Wann sollte eine TBI-Messung zusätzlich zu ABI vorgenommen werden?

Die Nutzung von ABI geht über die Diagnostizierung von pAVK und Wundart hinaus und umfasst die allgemeine kardiovaskuläre Gesundheit: Es gilt, neben dem FRS (Framingham Risk Score), als ein wichtiger Indikator zur Verbesserung der Genauigkeit kardiovaskulärer Risikoeinschätzung [5]. Neben allen Vorteilen hat es jedoch einen großen Nachteil — es kann nicht (zur Diagnostizierung von pAVK) bei Patienten mit Inkompressibilität der Arterien verwendet werden, obwohl es sogar in diesen Fällen einen spezifischen/begrenzten diagnostischen Wert hat [6]. Solche Patienten leiden normalerweise an Diabetes, Niereninsuffizienz und rheumatoider Arthritis [7-9]. Gemäß den Richtlinien sollten sie zunächst eine ABI-Auswertung erhalten und falls das Ergebnis >1,4 ist, sollte der Arzt mit der TBI-Messung fortfahren. Bei Verwendung des MESI ABPI MD oder des MESI mTABLET ABI weisen auch beide Auswertungsgeräte den Arzt auf eine Inkompressibilität der Arterien mit einer besonderen Warnung hin.

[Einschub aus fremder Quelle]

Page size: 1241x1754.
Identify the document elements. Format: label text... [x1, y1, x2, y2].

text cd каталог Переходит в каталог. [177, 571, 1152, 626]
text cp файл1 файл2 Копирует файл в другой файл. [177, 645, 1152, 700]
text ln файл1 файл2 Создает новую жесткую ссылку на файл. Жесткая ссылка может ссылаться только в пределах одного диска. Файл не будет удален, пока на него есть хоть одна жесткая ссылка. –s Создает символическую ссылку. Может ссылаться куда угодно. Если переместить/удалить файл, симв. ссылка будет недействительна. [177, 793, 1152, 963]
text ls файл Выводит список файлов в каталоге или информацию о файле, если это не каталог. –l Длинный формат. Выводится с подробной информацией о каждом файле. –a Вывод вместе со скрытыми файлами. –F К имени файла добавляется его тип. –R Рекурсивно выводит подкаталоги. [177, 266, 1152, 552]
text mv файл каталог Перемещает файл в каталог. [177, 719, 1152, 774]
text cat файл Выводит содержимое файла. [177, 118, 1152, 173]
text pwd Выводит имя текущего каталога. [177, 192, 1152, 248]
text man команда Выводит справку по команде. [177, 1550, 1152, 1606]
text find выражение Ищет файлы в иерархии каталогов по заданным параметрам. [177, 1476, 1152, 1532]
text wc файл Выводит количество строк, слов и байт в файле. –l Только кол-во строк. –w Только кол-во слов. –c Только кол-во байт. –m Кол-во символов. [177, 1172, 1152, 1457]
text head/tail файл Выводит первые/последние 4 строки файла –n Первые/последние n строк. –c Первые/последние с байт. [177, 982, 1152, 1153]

Dies ermöglicht der hochmoderne PADsense™ Algorithmus, welcher die Gestalt der Pulswellenformen analysiert und so einen genauen Hinweis auf Inkompressibilität der Arterien gibt.

Glücklicherweise gibt es alternative Methoden zur Diagnostizierung von pAVK und Wundauswertung, die sowohl praktisch als auch genauso zeit- und kostengünstig wie der ABI sind. Die Rede ist vom Zehen-Brachial-Index (TBI). Der TBI ist ein relativ ähnliches Diagnoseverfahren, da es das Messen von Blutdruck umfasst, es gibt jedoch drei Hauptunterschiede. Die Messstelle an der unteren Extremität ist anders (der Zeh anstatt des Knöchels), die Druckmanschette ist wesentlich kleiner (mit einem zusätzlichen photoplethysmographischen Sensor) und das Ergebnis hat keinen mathematischen Zusammenhang mit dem ABI. Im Gegensatz zu den Arterien der Beine sind nämlich die Arterien im Zeh seltener von Verkalkung (häufigster Mechanismus, der zur arteriellen Steifigkeit beiträgt) betroffen, weswegen sie für die Blutdruckmessung geeignet sind [10].

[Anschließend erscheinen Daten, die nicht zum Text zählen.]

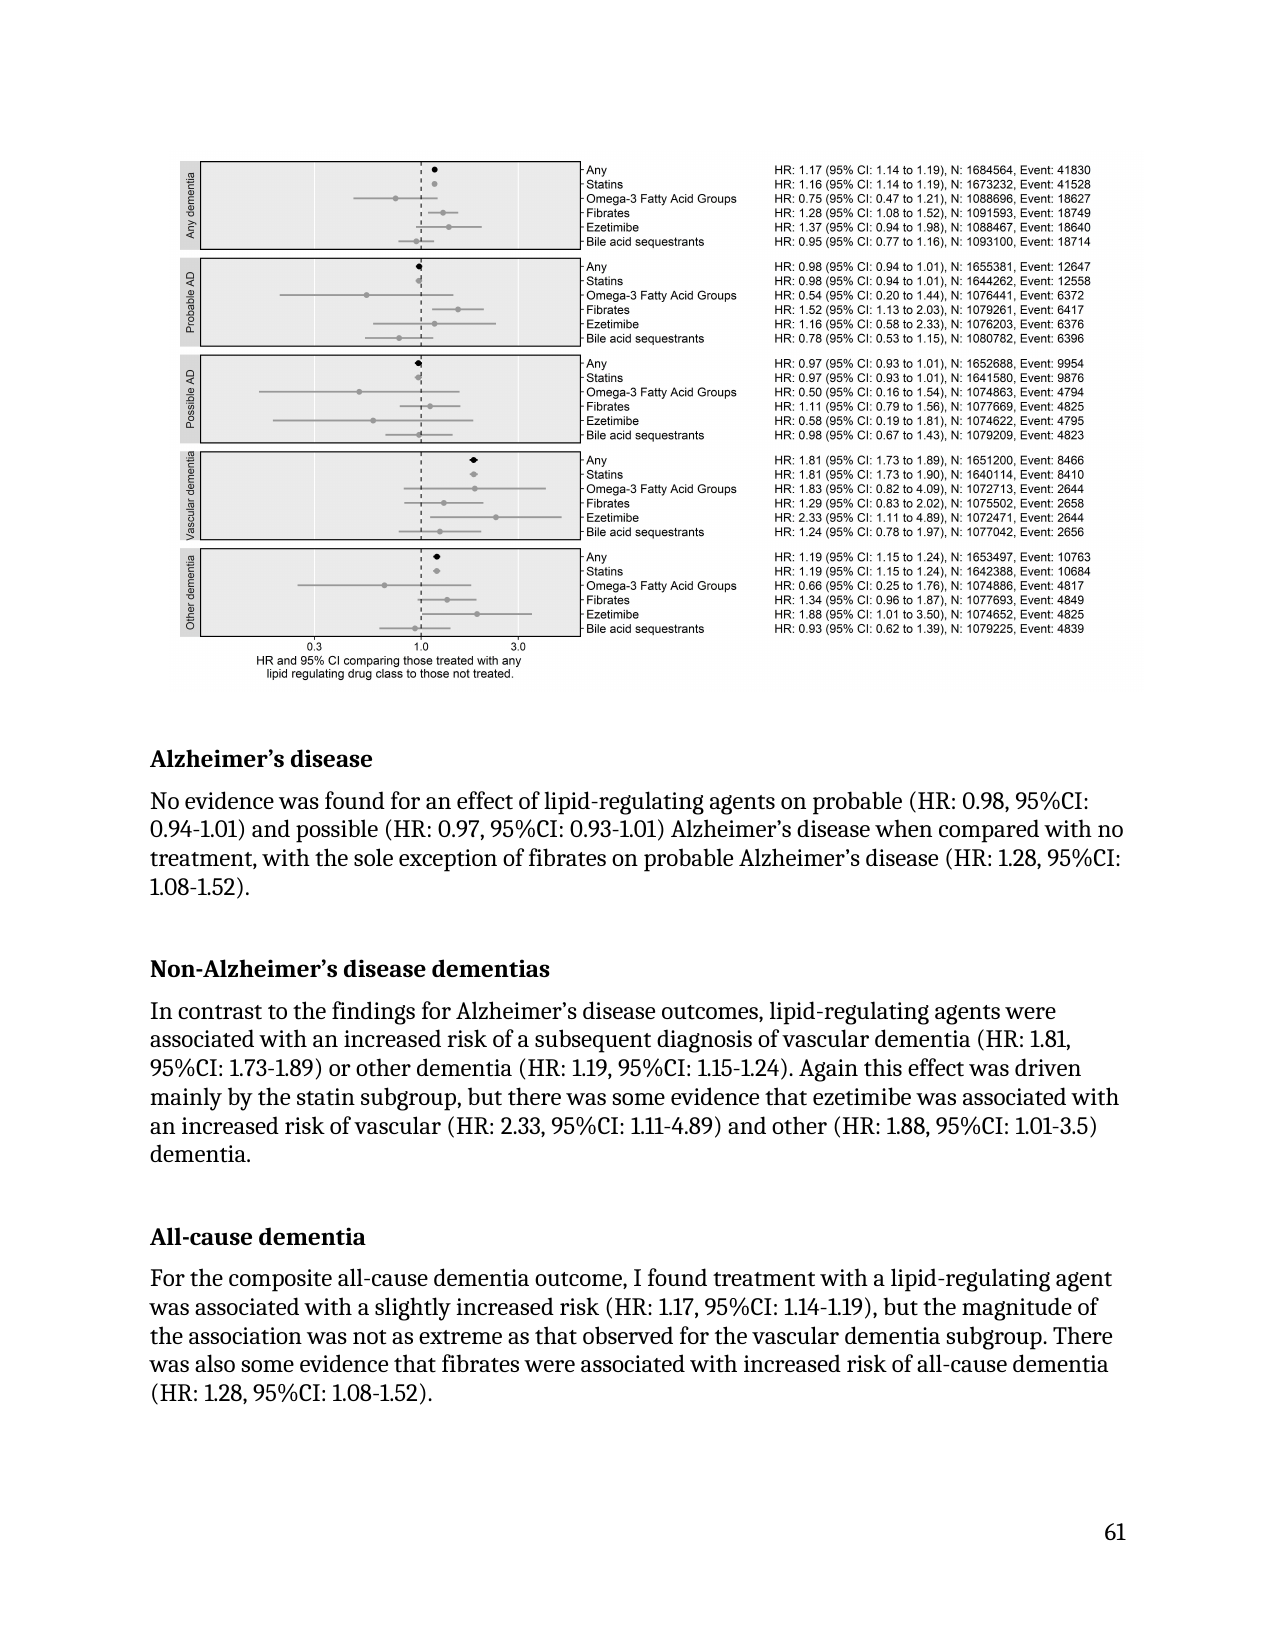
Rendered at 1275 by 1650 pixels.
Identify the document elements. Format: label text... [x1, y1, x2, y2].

Anstatt des ABI kann bei Patienten mit unerträglichen Schmerzen in den unteren Extremitäten (aufgrund von Ulzera oder anderen Ursachen) der TBI verwendet werden [11, 12].

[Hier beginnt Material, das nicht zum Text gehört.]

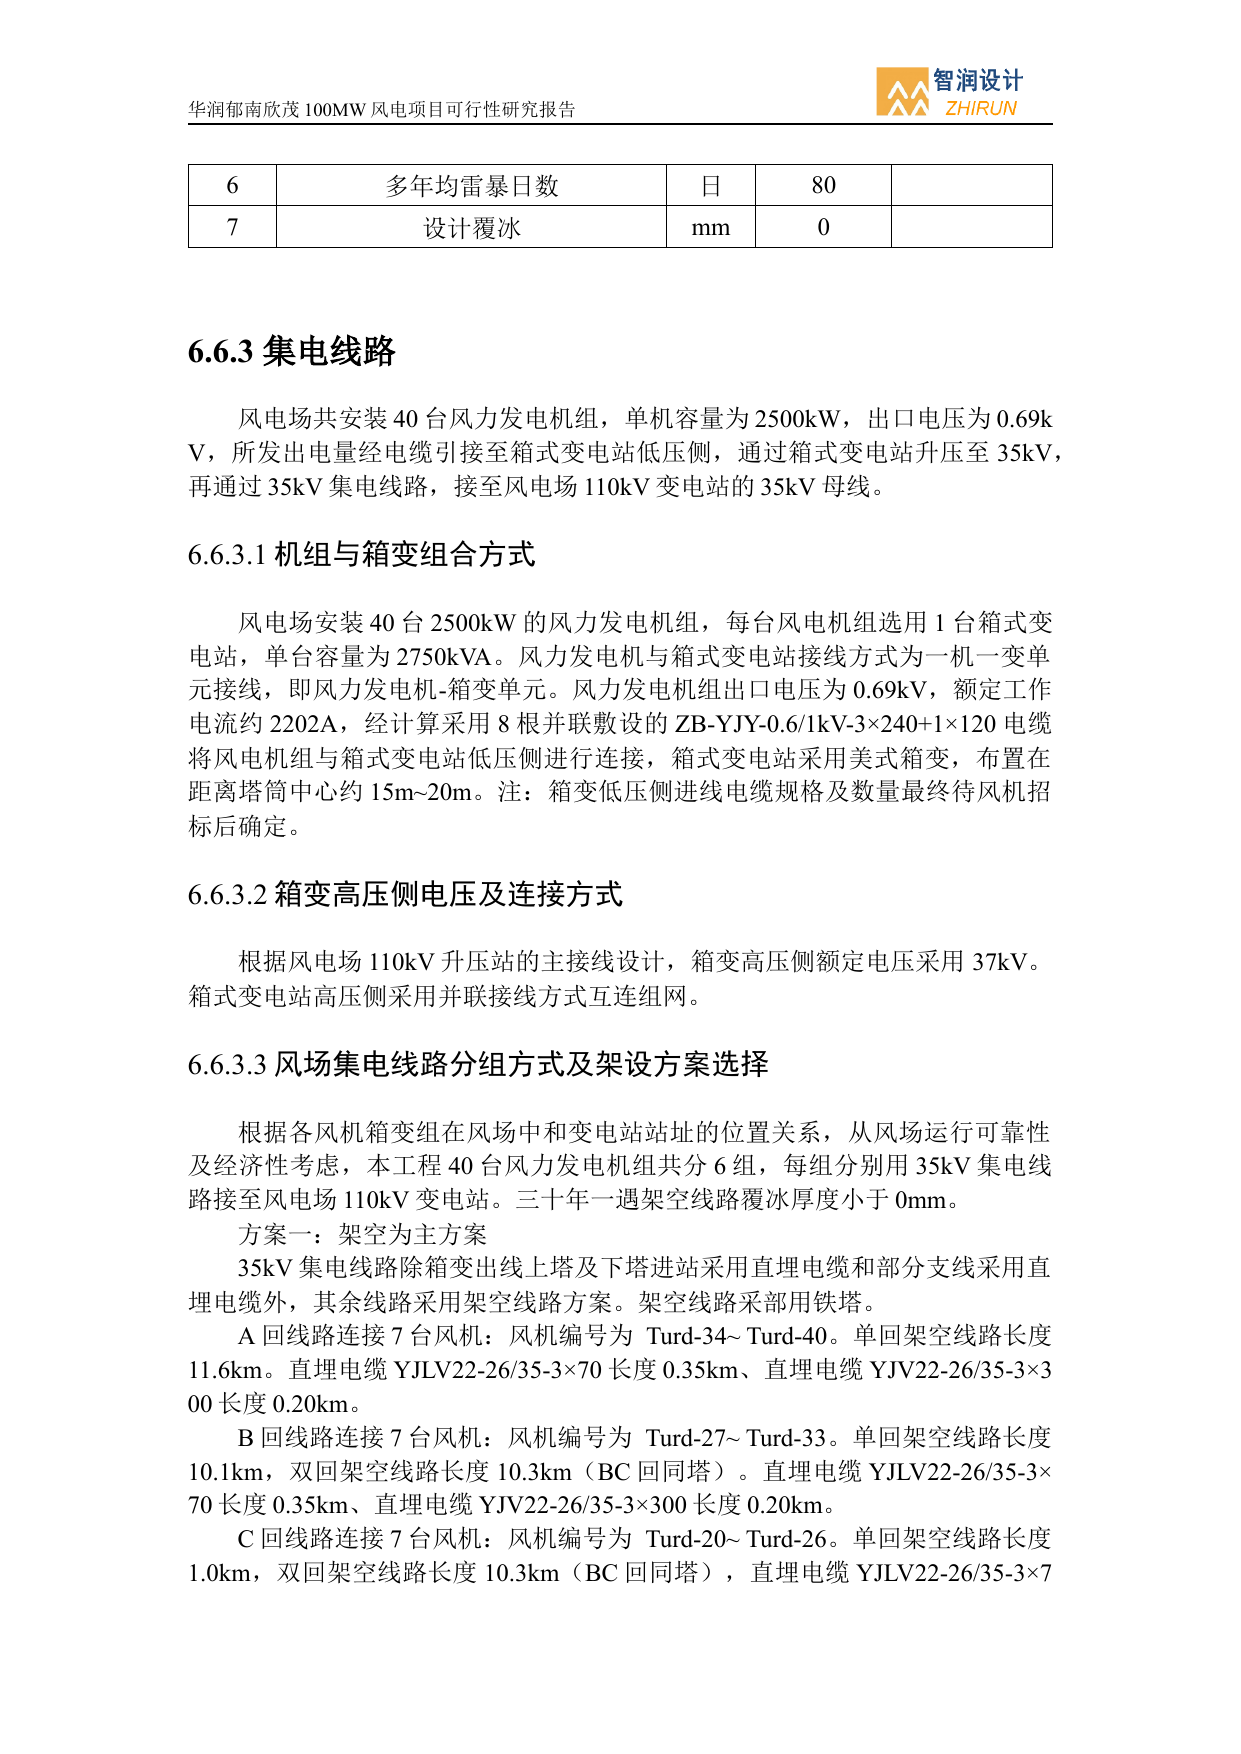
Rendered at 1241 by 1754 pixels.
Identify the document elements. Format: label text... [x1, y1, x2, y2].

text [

Wenn Wundversorger/Kompressionstherapieanbieter sowohl die ABI als auch die TBI-Auswertungsgeräte zur Verfügung haben, können sie eine breite Palette an Patienten auswerten, was sie zu einem wichtigen Stück im Mosaik der Früherkennung von pAVK (neben Hausärzten/Allgemeinmedizinern, Kardiologen, Diabetologen usw.) macht. Umso mehr, wenn sie das System der elektronischen Patientenakte (ePA) oder Diagnosegeräte mit integrierter Unterstützung für ePA nutzen, was ihnen einfaches Speichern der Diagnoseergebnisse und praktischen Datenaustausch ermöglicht. Jedoch sollten sie aus ihrer Sicht vor allem mit der Vereinigung des TBI (und inbegriffenen Parametern) mit Wunddiagnostizierung, Heilungsraten und anderen Patientenkriterien beschäftigt sein.

Studien zeigten, dass der Absolutdruck im Zeh (höher al 30 mmHg) ein klinisch wichtiger Prädiktor des Wundheilungspotentials ist, während eine niedrige Pulswellenamplitude im Zeh mit einem größeren Risiko für Amputation oder Tod bei Patienten mit Hautläsionen und arterieller Krankheit verbunden ist [13, 14]. Im Zusammenhang damit wird die TBI-Auswertung bei der Diagnostizierung der kritischen Gliedmaßenischämie (CLI) bei Patienten mit dieser Verdachtsdiagnose empfohlen und ist in dieser Hinsicht noch genauer als der ABI [15]. Schließlich hat der TBI auch außerhalb des pAVK und chronischer Wunden einen diagnostischen Wert: ein niedriger TBI ist mit einem erhöhten Risiko für rezidivierende CVD bei Patienten mit Typ-2-Diabetes und dem Fortschreiten der diabetischen Nephropathie bei Typ-2-Diabetikern verbunden [16, 17].

Die ABI-Auswertung ist ein wertvolles und vielseitiges Mittel bei der Wundversorgung, kann jedoch bei der Beurteilung von Patienten mit inkompressiblen Arterien unzureichend sein. In dem Fall ist eine zusätzliche Auswertung in Form einer TBI-Messung notwendig.